Segundo ele, “[o projeto intitulado] ‘Canção dos Mares’ é uma maneira inovadora de usar dados climáticos reais de forma a controlar a música. E com eventos naturais extremos aumentando em volume e ferocidade [nos próximos anos], não há barreiras para que esses princípios sejam aplicados para representar os efeitos de longo prazo do aquecimento global em nosso planeta”.

Inspiração veio do Brasil

Em 2015, o compositor brasileiro Eduardo Miranda, amplamente conhecido no Reino Unido por sua especialização em eletroacústica (e que hoje lidera o Centro Interdisciplinar de Pesquisa de Músicas Computadorizadas – ICCMR – na Universidade de Plymouth) criou o que foi chamado de “biocomputador musical”, um artefato que traduz a energia elétrica gerada pelo movimento de bolor (sim, o bolor que você vê em paredes, causado pela umidade) em som, e compôs “músicas” com ele – Miranda chegou a entoar um dueto com o bolor em um festival na época.

Com base no projeto do brasileiro, os cientistas Clive Mead e Dieter Hearle, também membros do ICCMR, buscaram desenvolver um projeto sonoro que compusesse um único, contínuo som musical que interpretasse dados que fluíssem de uma estação marinha de monitoramento. O problema: o resultado original trazia um som opaco, quase metalizado.

Foto mostra Clive Mead em uma mesa de som, tentando "casar" uma música pirata com os dados sonoros de tempestades causadas pelo aquecimento global
Clive Mead, trabalhando na criação da música que ajuda a mostrar os impactos do aquecimento global (Imagem: University of Plymouth)

Foi aí que Mead percebeu que canções originais traduzidas nesse sistema poderiam ser mais atraentes, e analisando sete exemplares históricos de música pirata, escolheu “What Shall We Do With a Drunken Sailor” como prova conceitual para engajar o interesse público. A música em questão teve sua primeira gravação confirmada em 1839, mas é provável que uma versão anterior também exista – ela só não foi descoberta (ainda).

Nesta versão, a música refere-se a uma viagem para caçar baleias.

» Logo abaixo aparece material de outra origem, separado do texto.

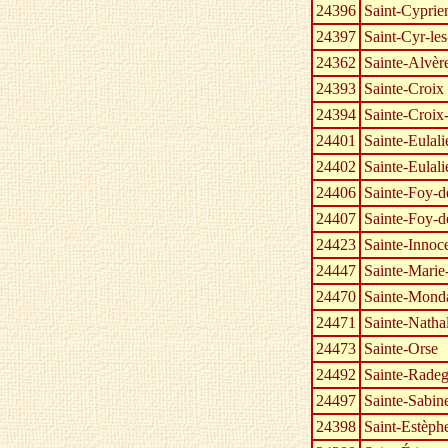
24396
Saint-Cyprie
24397
Saint-Cyr-l
24362
Sainte-Alvèr
24393
Sainte-Croix
24394
Sainte-Croix
24401
Sainte-Eulali
24402
Sainte-Eulal
24406
Sainte-Foy-d
24407
Sainte-Foy-
24423
Sainte-Innoc
24447
Sainte-Marie
24470
Sainte-Mond
24471
Sainte-Natha
24473
Sainte-Orse
24492
Sainte-Rade
24497
Sainte-Sabin
24398
Saint-Estèph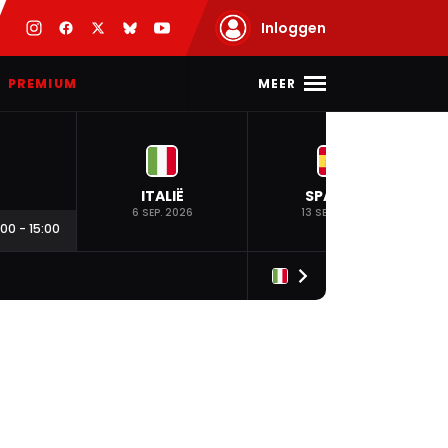
Inloggen
MEER
PREMIUM
ITALIË
SPANJE
6 SEP. 2026
13 SEP. 2026
:00
-
15:00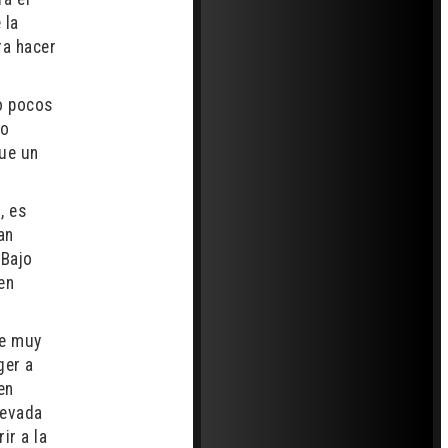
 la
ra hacer
o pocos
do
que un
, es
an
“Bajo
en
se muy
ger a
en
nevada
ir a la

Na época, era comum que a carne dos animais fosse comercializada em mercados costeiros. Na gravação de Mead e Hearle, um cantor profissional gravou diversas frequências da mesma música, que também conta com sons de diversos animais – incluindo baleias jubarte, baleias-piloto e golfinhos.

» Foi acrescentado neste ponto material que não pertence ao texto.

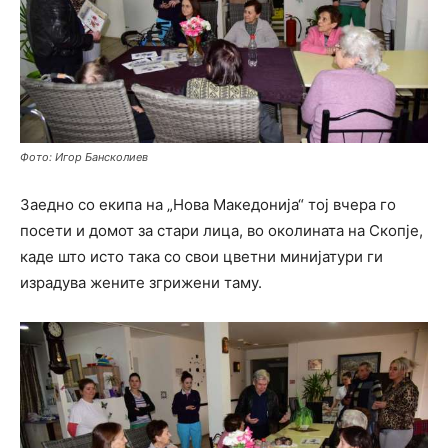
Фото: Игор Бансколиев
Заедно со екипа на „Нова Македонија“ тој вчера го
посети и домот за стари лица, во околината на Скопје,
каде што исто така со свои цветни минијатури ги
израдува жените згрижени таму.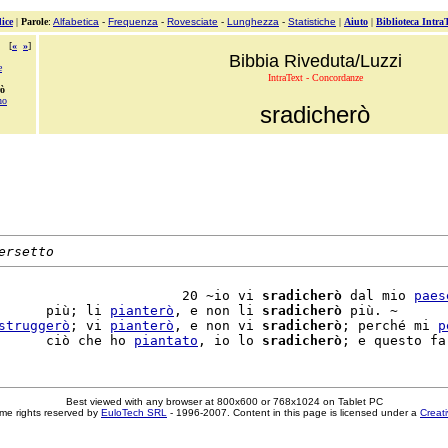
ice
|
Parole
:
Alfabetica
-
Frequenza
-
Rovesciate
-
Lunghezza
-
Statistiche
|
Aiuto
|
Biblioteca Intra
[
«
»
]
Bibbia Riveduta/Luzzi
e
IntraText - Concordanze
rò
no
sradicherò
ersetto
                       20 ~io vi 
sradicherò
 dal mio 
paes
      più; li 
pianterò
, e non li 
sradicherò
 più. ~

struggerò
; vi 
pianterò
, e non vi 
sradicherò
; perché mi 
p
      ciò che ho 
piantato
, io lo 
sradicherò
Best viewed with any browser at 800x600 or 768x1024 on Tablet PC
me rights reserved by
EuloTech SRL
- 1996-2007. Content in this page is licensed under a
Creat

No que tange aos dados, eles foram coletados em fevereiro de 2014, em um período de 48 horas durante uma tempestade extrema que abateu a região sul de Devon e Londres, na Inglaterra.

A partir daí, foi apenas o trabalho de “casar” os tons agudos e graves da melodia original com os extremos e baixos de diversos fatores (temperatura, velocidade de vento etc.) da tempestade – um processo de tentativa-e-erro que exigiu vários reinícios até que, finalmente, os especialistas atingissem o resultado acima. A grosso modo, os picos da tempestade representados no vídeo acima mostram momentos de grande impacto climático na região do Reino Unido. Finalmente, a versão definitiva do projeto saiu, condensando dois dias de tempestade em uma música de mais ou menos três minutos e meio.